But Basciano is now 87. As a practitioner of the sweet science of boxing, he likes to boast that he is in tip-top shape. Yet even he must realize that, in this matchup, odds are that his blighted properties will outlast him, just as they did Rappaport.
Basciano says he is "fed up with the adult business" and now wants to clean up his act, particularly on two blocks at the western end of Market Street, where he helped maintain a red-light district for the better part of two decades. In an interview last week with Inquirer reporter Miriam Hill and myself, Basciano outlined plans to seek a developer for his holdings, starting with the 2100 block. The slumlord, it seems, wants to be a contender.
Of course, he needs the city's help.
Basciano doesn't own everything on those two blocks. Smack in the middle of the 2100 block is a city firehouse. An even bigger impediment to his dreams of real estate gold is that some parcels on the two blocks are owned by other people. Following the Rappaport script, they're holding out for big bucks.
"They should be embarrassed for playing hardball," Basciano sniffed, straight-faced, forgetting that he has turned down repeated offers for the 2100 block. The guy can act, as well as box.
Basciano wants City Hall's help in acquiring the remainder of the 2100 block, so it will be more appealing to a buyer. He has already gone to see Deputy Mayor Alan Greenberger about doing a deal on the firehouse. Greenberger has told him the firehouse stays on the block.
The city may want to reconsider that position.
Of all the blighted stretches left in Center City, Basciano's two blocks between 21st and 23d Streets may be the most crucial to Philadelphia's future success. Those blocks should have been a proud gateway to downtown, but were instead distorted by the XXX greetings of the Forum Theater and Les Gals peep-shows. Hollowed-out commercial buildings completed the skid-row tableau.
Basciano abruptly shut down the porn operation last month, over a rent issue. He now says he will level everything he owns on the two blocks in January to create surface parking and to make the sites more appealing to developers. But who knows how long this new blight will serve as Center City's gateway?
Every city has its embarrassing rough edges, and these two idle blocks are Philadelphia's.

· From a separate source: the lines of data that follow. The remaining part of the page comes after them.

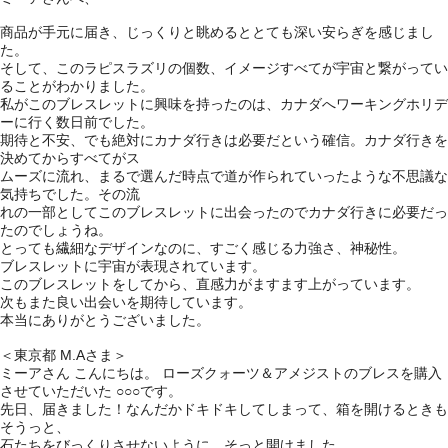
商品が手元に届き、じっくりと眺めるととても深い安らぎを感じまし
た。
そして、このラピスラズリの個数、イメージすべてが宇宙と繋がってい
ることがわかりました。
私がこのブレスレットに興味を持ったのは、カナダへワーキングホリデ
ーに行く数日前でした。
期待と不安、でも絶対にカナダ行きは必要だという確信。カナダ行きを
決めてからすべてがス
ムーズに流れ、まるで選んだ時点で道が作られていったような不思議な
気持ちでした。その流
れの一部としてこのブレスレットに出会ったのでカナダ行きに必要だっ
たのでしょうね。
とっても繊細なデザインなのに、すごく感じる力強さ、神秘性。
ブレスレットに宇宙が表現されています。
このブレスレットをしてから、直感力がますます上がっています。
次もまた良い出会いを期待しています。
本当にありがとうございました。
＜東京都 M.Aさま＞
ミーアさん こんにちは。 ローズクォーツ＆アメジストのブレスを購入
させていただいた ○○○です。
先日、届きました！なんだかドキドキしてしまって、箱を開けるときも
そうっと、
石たちをびっくりさせないように、そっと開けました。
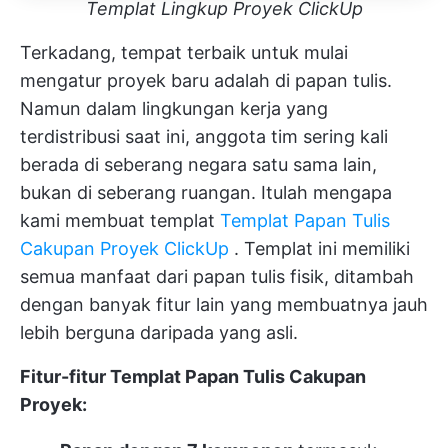
Templat Lingkup Proyek ClickUp
Terkadang, tempat terbaik untuk mulai
mengatur proyek baru adalah di papan tulis.
Namun dalam lingkungan kerja yang
terdistribusi saat ini, anggota tim sering kali
berada di seberang negara satu sama lain,
bukan di seberang ruangan. Itulah mengapa
kami membuat templat
Templat Papan Tulis
Cakupan Proyek ClickUp
. Templat ini memiliki
semua manfaat dari papan tulis fisik, ditambah
dengan banyak fitur lain yang membuatnya jauh
lebih berguna daripada yang asli.
Fitur-fitur Templat Papan Tulis Cakupan
Proyek:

They're a black hole that keeps Center City from completing the last, crucial step in its revival: the fusing of downtown with West Philadelphia's universities.
What's remarkable is how much development has occurred on the seedy stretch already. In the last decade, Basciano's porn blocks have been ringed by upscale residential development, from the Murano condos to apartment conversions in Market Street's After Six and AAA buildings. A Trader Joe's store at 2121 Market has been so successful, it's planning to expand into the western half of the building. A block south, at 22d and Chestnut, a new, glassy apartment tower is rising.

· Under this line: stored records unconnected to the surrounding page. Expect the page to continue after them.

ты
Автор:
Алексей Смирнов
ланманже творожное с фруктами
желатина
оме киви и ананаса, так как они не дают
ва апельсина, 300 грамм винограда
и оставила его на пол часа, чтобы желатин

Not that the city has done much to help the transformation. Basciano was never pressured by code officials to improve his blighted buildings. When Trader Joe's first opened, no one at City Hall thought to demand a pedestrian entrance on Market Street. If that wasn't bad enough, the Zoning Board of Adjustment granted the Forum permission in 2009 to expand its operation, with a bar and live dance shows. The permit was overturned only after neighborhood groups waged a costly court appeal.
So, rather than let Basciano figure out how to develop these blocks himself, the city needs to intervene with a strong hand.

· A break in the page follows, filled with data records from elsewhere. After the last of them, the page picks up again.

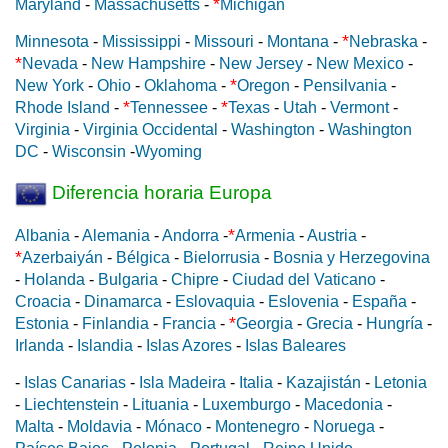
*
Maryland
-
Massachusetts
-
Michigan
*
Minnesota
-
Mississippi
-
Missouri
-
Montana
-
Nebraska
-
*
Nevada
-
New Hampshire
-
New Jersey
-
New Mexico
-
*
New York
-
Ohio
-
Oklahoma
-
Oregon
-
Pensilvania
-
*
*
Rhode Island
-
Tennessee
-
Texas
-
Utah
-
Vermont
-
Virginia
-
Virginia Occidental
-
Washington
-
Washington
DC
-
Wisconsin
-
Wyoming
Diferencia horaria Europa
*
Albania
-
Alemania
-
Andorra
-
Armenia
-
Austria
-
*
Azerbaiyán
-
Bélgica
-
Bielorrusia
-
Bosnia y Herzegovina
-
Holanda
-
Bulgaria
-
Chipre
-
Ciudad del Vaticano
-
Croacia
-
Dinamarca
-
Eslovaquia
-
Eslovenia
-
España
-
*
Estonia
-
Finlandia
-
Francia
-
Georgia
-
Grecia
-
Hungría
-
Irlanda
-
Islandia
-
Islas Azores
-
Islas Baleares
-
Islas Canarias
-
Isla Madeira
-
Italia
-
Kazajistán
-
Letonia
-
Liechtenstein
-
Lituania
-
Luxemburgo
-
Macedonia
-
Malta
-
Moldavia
-
Mónaco
-
Montenegro
-
Noruega
-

The city has plenty of tools at its disposal to convince Basciano it's time to deal. Who says it must grant him a permit for parking? At the same time, the city shouldn't be so quick to reject the idea of moving the firehouse, especially if the relocation makes it easier to attract a developer. Just require Basciano to build a new firehouse nearby.
While we're at it, the city can also insist on other compensation from Basciano. It's time he was encouraged to sell his portfolio of blighted properties, like the unfortunate surface lot at 13th and Market - practically next door to City Hall - and his rundown garage at Sixth and Market. There are developers out there eager to put these blighted sites back into use.
Basciano's change of heart is the sound of opportunity knocking at Center City's gateway. Someone, please answer.